When you become impatient & fretful – when your temper is soured by disappointment, trifles light as air are will tend to aggravate you – item hu__our – & much more so do we find that the heavy gales & severe weather of this week are as burdens to our calamities which are hardly to be born. Four [?] days have we endured the violence of raging tempests, with no small danger to ourselves, barring all the other accompanying disagreements. And we have reason amidst all our difficulties, to be thankful to that Almighty & most gracious Being, who tempered the wind to the shorn lamb, for his preserving care over us, without which we must all have been swallowed up in the deep. On shore, where sheltered from the storm & tempest, men do not so sensibly feel their need of the preventing hand of God, the sense of his presence & his p_____ scarcely presents itself to our minds – but on the unfathomable ocean, in the deep murky darkness of a winter’s night, when the winds are billowing with the voice of ten thousand bulls & the sea rising raging & whitening all around you – Then, then it is that as it were irresistibly, a sense of our needs of divine and to escape the ever threatening danger, comes over the mind & compels the soul to look up to Heaven, whence protection must come.

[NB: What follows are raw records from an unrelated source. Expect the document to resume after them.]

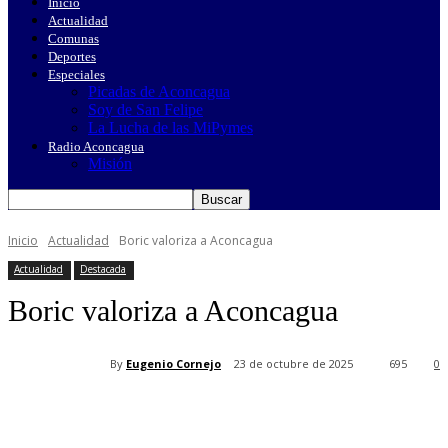
Inicio
Actualidad
Comunas
Deportes
Especiales
Picadas de Aconcagua
Soy de San Felipe
La Lucha de las MiPymes
Radio Aconcagua
Misión
Inicio
Actualidad
Boric valoriza a Aconcagua
Actualidad
Destacada
Boric valoriza a Aconcagua
By
Eugenio Cornejo
23 de octubre de 2025
695
0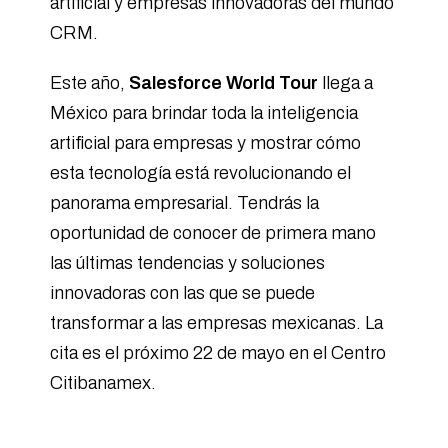
artificial y empresas innovadoras del mundo
CRM.
Este año,
Salesforce World Tour
llega a
México para brindar toda la inteligencia
artificial para empresas y mostrar cómo
esta tecnología está revolucionando el
panorama empresarial. Tendrás la
oportunidad de conocer de primera mano
las últimas tendencias y soluciones
innovadoras con las que se puede
transformar a las empresas mexicanas. La
cita es el próximo 22 de mayo en el Centro
Citibanamex.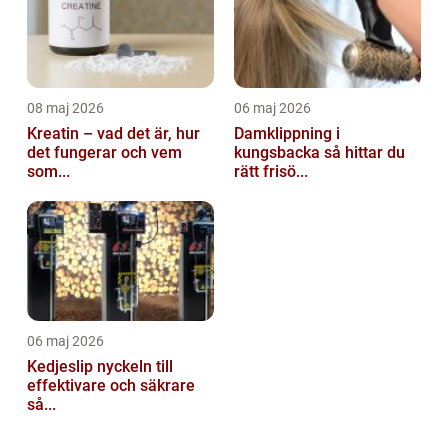
08 maj 2026
06 maj 2026
Kreatin – vad det är, hur
Damklippning i
det fungerar och vem
kungsbacka så hittar du
som...
rätt frisö...
06 maj 2026
Kedjeslip nyckeln till
effektivare och säkrare
så...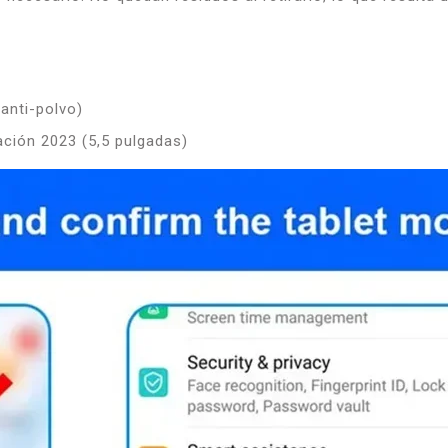
 anti-polvo)
ción 2023 (5,5 pulgadas)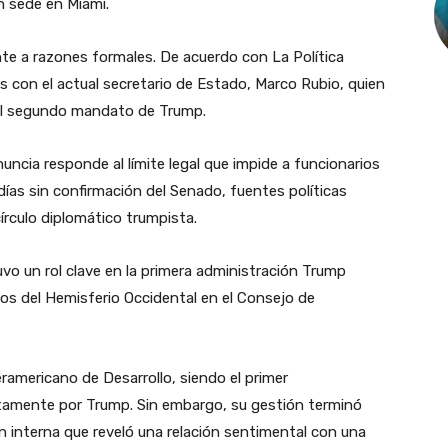
n sede en Miami.
te a razones formales. De acuerdo con La Política
s con el actual secretario de Estado, Marco Rubio, quien
 del segundo mandato de Trump.
ncia responde al límite legal que impide a funcionarios
días sin confirmación del Senado, fuentes políticas
írculo diplomático trumpista.
 un rol clave en la primera administración Trump
os del Hemisferio Occidental en el Consejo de
ramericano de Desarrollo, siendo el primer
ctamente por Trump. Sin embargo, su gestión terminó
 interna que reveló una relación sentimental con una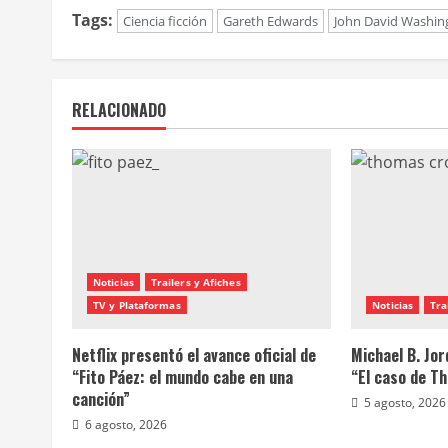
Tags:
Ciencia ficción
Gareth Edwards
John David Washin
RELACIONADO
Noticias
Trailers y Afiches
TV y Plataformas
Noticias
Tra
Netflix presentó el avance oficial de
Michael B. Jor
“Fito Páez: el mundo cabe en una
“El caso de T
canción”
5 agosto, 2026
6 agosto, 2026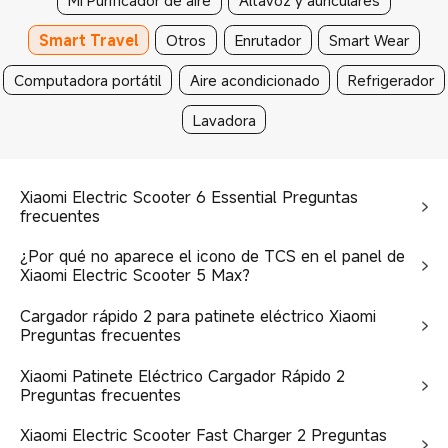
Mi Purificador de aire
Altavoz y auriculares
Smart Travel
Otros
Enrutador
Smart Wear
Computadora portátil
Aire acondicionado
Refrigerador
Lavadora
Xiaomi Electric Scooter 6 Essential Preguntas
frecuentes
¿Por qué no aparece el icono de TCS en el panel de
Xiaomi Electric Scooter 5 Max?
Cargador rápido 2 para patinete eléctrico Xiaomi
Preguntas frecuentes
Xiaomi Patinete Eléctrico Cargador Rápido 2
Preguntas frecuentes
Xiaomi Electric Scooter Fast Charger 2 Preguntas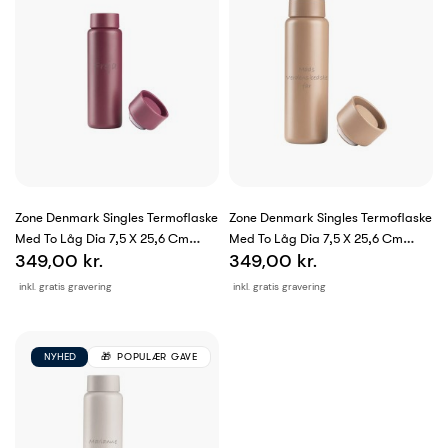
Zone Denmark Singles Termoflaske
Zone Denmark Singles Termoflaske
Med To Låg Dia 7,5 X 25,6 Cm
Med To Låg Dia 7,5 X 25,6 Cm
349,00 kr.
349,00 kr.
650...
650...
inkl. gratis gravering
inkl. gratis gravering
NYHED
POPULÆR GAVE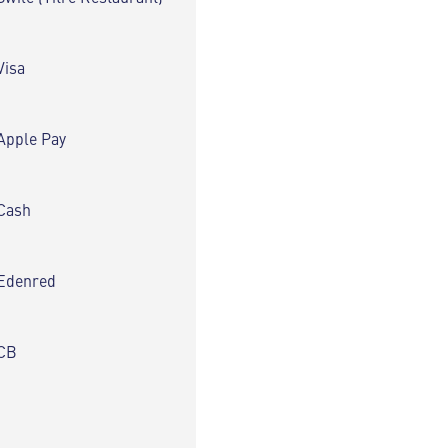
Visa
Apple Pay
Cash
Edenred
CB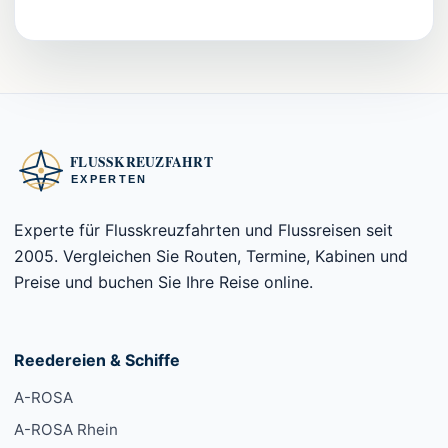
Experte für Flusskreuzfahrten und Flussreisen seit
2005. Vergleichen Sie Routen, Termine, Kabinen und
Preise und buchen Sie Ihre Reise online.
Reedereien & Schiffe
A-ROSA
A-ROSA Rhein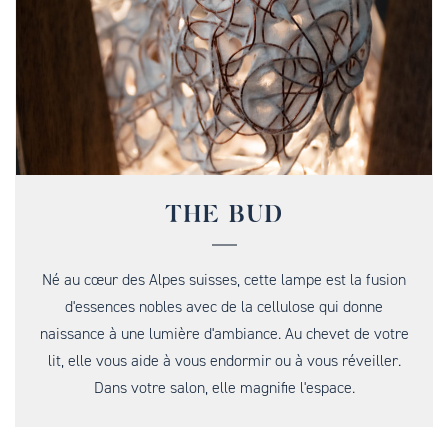
THE BUD
Né au cœur des Alpes suisses, cette lampe est la fusion
d'essences nobles avec de la cellulose qui donne
naissance à une lumière d'ambiance. Au chevet de votre
lit, elle vous aide à vous endormir ou à vous réveiller.
Dans votre salon, elle magnifie l'espace.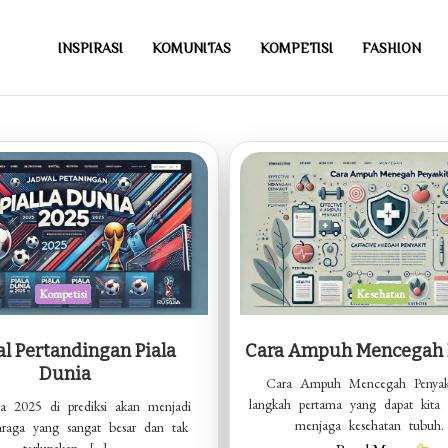
INSPIRASI
KOMUNITAS
KOMPETISI
FASHION
Kompetisi
Kesehatan
l Pertandingan Piala
Cara Ampuh Mencegah 
Dunia
Cara Ampuh Mencegah Penyaki
langkah pertama yang dapat kita
ia 2025 di prediksi akan menjadi
menjaga kesehatan tubuh.
hraga yang sangat besar dan tak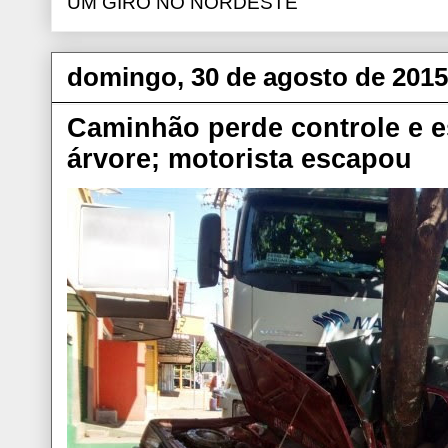
UM GIRO NO NORDESTE
domingo, 30 de agosto de 2015
Caminhão perde controle e 
árvore; motorista escapou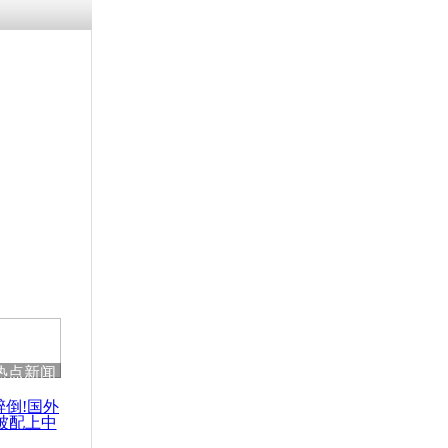
热点新闻
醉倒!国外
被配上中
国民乐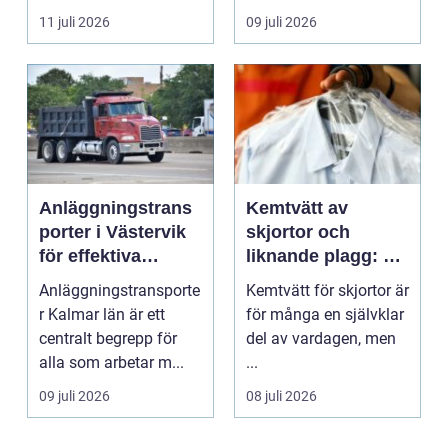
inte...
11 juli 2026
09 juli 2026
Anläggningstrans
Kemtvätt av
porter i Västervik
skjortor och
för effektiva
liknande plagg: Så
byggprojekt
fungerar
Anläggningstransporte
Kemtvätt för skjortor är
professionell
r Kalmar län är ett
för många en självklar
klädvård i
centralt begrepp för
del av vardagen, men
praktiken
alla som arbetar m...
...
09 juli 2026
08 juli 2026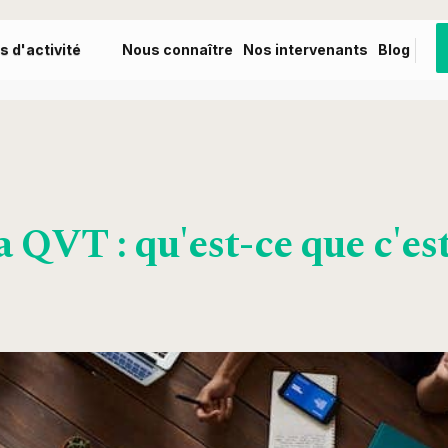
s d'activité
Nous connaître
Nos intervenants
Blog
a QVT : qu'est-ce que c'est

I must not omit to make mention of

gale in particular. It took place shortly after we had got to the Westward of the Banks of Newfoundland. While laying to under our storm-sails, we drifted back upon the Banks and there encountered a sea, more really dangerous than any we have yet had. It is a remark among seamen that when you have a gale when on soundings, the waves are higher, more tumultuous & dangerous than elsewhere. You run then greater risk of shipping a heavy sea & no one can tell the probable consequences of such as event. Now so it befell us. When little expecting it, a tremendous wave, broke in upon our deck – carried away the hammock netting boards – displaced our ballast in the hold – & nearly sent the Old Duke on her beam ends. If another of equal size & force had followed immediately upon this & struck us in a similar way, we must have sunk, or the masts would have went by the board, leaving us like a log on the water. Providentially we took in no more seas – the Packet righted herself – and such on the men who had fallen picked themselves up, glad notwithstanding their bruises & that their lockers for their clothes were full of water, that matters were no worse.

The weather generally throughout this week has been very cold, the thermometer being as low as 26o, We have plenty of hail, ice & thick fog, which last was the worst of all, as it magnified the danger of the gale, by making the waves appear larger than they really were.